Records supplied »
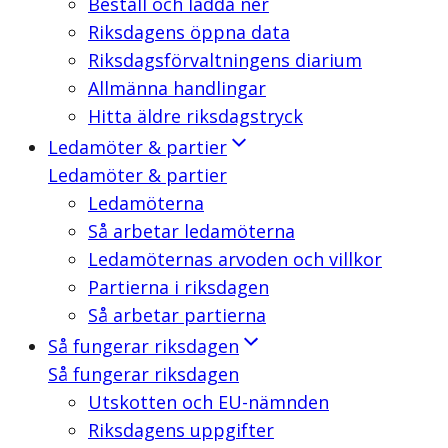
Beställ och ladda ner
Riksdagens öppna data
Riksdagsförvaltningens diarium
Allmänna handlingar
Hitta äldre riksdagstryck
Ledamöter & partier
Ledamöter & partier
Ledamöterna
Så arbetar ledamöterna
Ledamöternas arvoden och villkor
Partierna i riksdagen
Så arbetar partierna
Så fungerar riksdagen
Så fungerar riksdagen
Utskotten och EU-nämnden
Riksdagens uppgifter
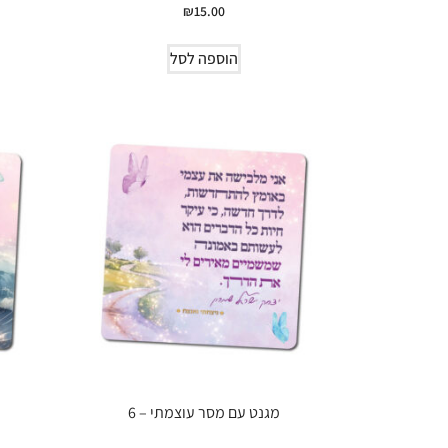
₪
15.00
הוספה לסל
מגנט עם מסר עוצמתי – 6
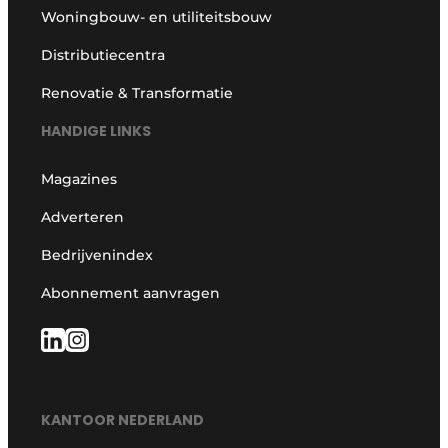
Woningbouw- en utiliteitsbouw
Distributiecentra
Renovatie & Transformatie
HANDIGE LINKS
Magazines
Adverteren
Bedrijvenindex
Abonnement aanvragen
KANTOOR NEDERLAND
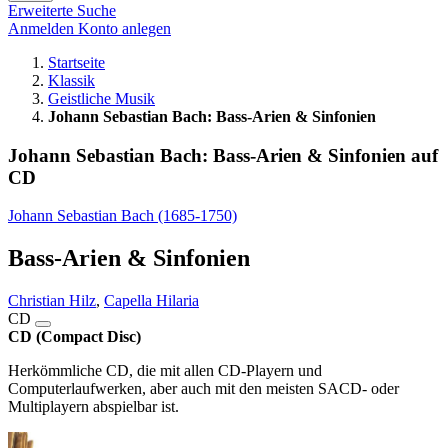
Erweiterte Suche
Anmelden
Konto anlegen
Startseite
Klassik
Geistliche Musik
Johann Sebastian Bach: Bass-Arien & Sinfonien
Johann Sebastian Bach: Bass-Arien & Sinfonien auf
CD
Johann Sebastian Bach (1685-1750)
Bass-Arien & Sinfonien
Christian Hilz
,
Capella Hilaria
CD
CD (Compact Disc)
Herkömmliche CD, die mit allen CD-Playern und
Computerlaufwerken, aber auch mit den meisten SACD- oder
Multiplayern abspielbar ist.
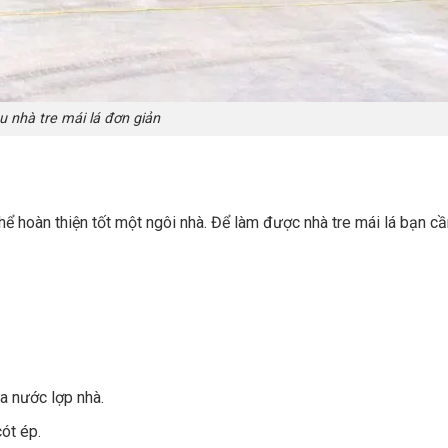
 nhà tre mái lá đơn giản
thể hoàn thiện tốt một ngôi nhà. Để làm được nhà tre mái lá bạn c
dừa nước lợp nhà.
cót ép.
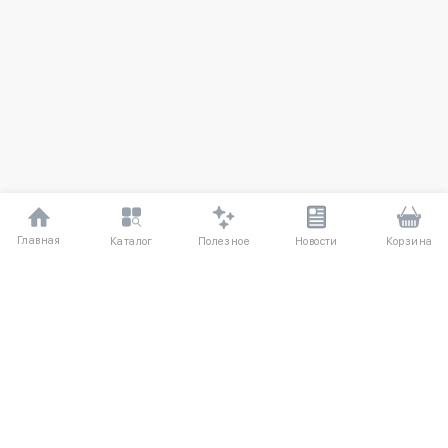
Главная
Полезное
Каталог
Новости
Корзина
ДЛЯ ПОКУПАТЕЛЕЙ
Частые вопросы
О компании
Способы оплаты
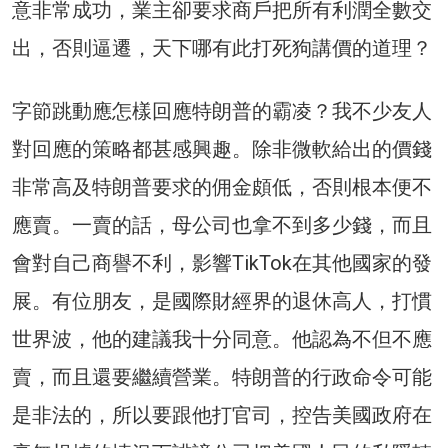
意非常成功，業主卻要求商戶把所有利潤全數交
出，否則逼遷，天下哪有此打死狗講價的道理？
字節跳動應怎樣回應特朗普的霸凌？我不少友人
對回應的策略都甚感興趣。除非微軟給出的價錢
非常高及特朗普要求的佣金頗低，否則根本便不
應賣。一賣的話，母公司也拿不到多少錢，而且
會對自己商譽不利，影響TikTok在其他國家的發
展。有位朋友，是國際財經界的退休高人，打慣
世界波，他的建議我十分同意。他認為不但不應
賣，而且還要繼續營業。特朗普的行政命令可能
是非法的，所以要跟他打官司，控告美國政府在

Exercise aim » Would you output all of the entries above exactly, keeping the pictures out?

Solution for this task »
Beställ och ladda ner
Riksdagens öppna data
Riksdagsförvaltningens diarium
Allmänna handlingar
Hitta äldre riksdagstryck
Ledamöter & partier
Ledamöter & partier
Ledamöterna
Så arbetar ledamöterna
Ledamöternas arvoden och villkor
Partierna i riksdagen
Så arbetar partierna
Så fungerar riksdagen
Så fungerar riksdagen
Utskotten och EU-nämnden
Riksdagens uppgifter
₪
15.00
הוספה לסל
מגנט עם מסר עוצמתי – 6
Woningbouw- en utiliteitsbouw
Distributiecentra
Renovatie & Transformatie
HANDIGE LINKS
Magazines
Adverteren
Bedrijvenindex
Abonnement aanvragen
KANTOOR NEDERLAND
Erweiterte Suche
Anmelden
Konto anlegen
Startseite
Klassik
Geistliche Musik
Johann Sebastian Bach: Bass-Arien & Sinfonien
Johann Sebastian Bach: Bass-Arien & Sinfonien auf
CD
Johann Sebastian Bach (1685-1750)
Bass-Arien & Sinfonien
Christian Hilz
,
Capella Hilaria
CD
CD (Compact Disc)
Herkömmliche CD, die mit allen CD-Playern und
Computerlaufwerken, aber auch mit den meisten SACD- oder
Multiplayern abspielbar ist.
 nhà tre mái lá đơn giản
thể hoàn thiện tốt một ngôi nhà. Để làm được nhà tre mái lá bạn c
dừa nước lợp nhà.
cót ép.
Главная
Полезное
Каталог
Новости
Корзина
ДЛЯ ПОКУПАТЕЛЕЙ
Частые вопросы
О компании
Способы оплаты
意非常成功，業主卻要求商戶把所有利潤全數交
出，否則逼遷，天下哪有此打死狗講價的道理？
字節跳動應怎樣回應特朗普的霸凌？我不少友人
對回應的策略都甚感興趣。除非微軟給出的價錢
非常高及特朗普要求的佣金頗低，否則根本便不
應賣。一賣的話，母公司也拿不到多少錢，而且
會對自己商譽不利，影響TikTok在其他國家的發
展。有位朋友，是國際財經界的退休高人，打慣
世界波，他的建議我十分同意。他認為不但不應
賣，而且還要繼續營業。特朗普的行政命令可能
是非法的，所以要跟他打官司，控告美國政府在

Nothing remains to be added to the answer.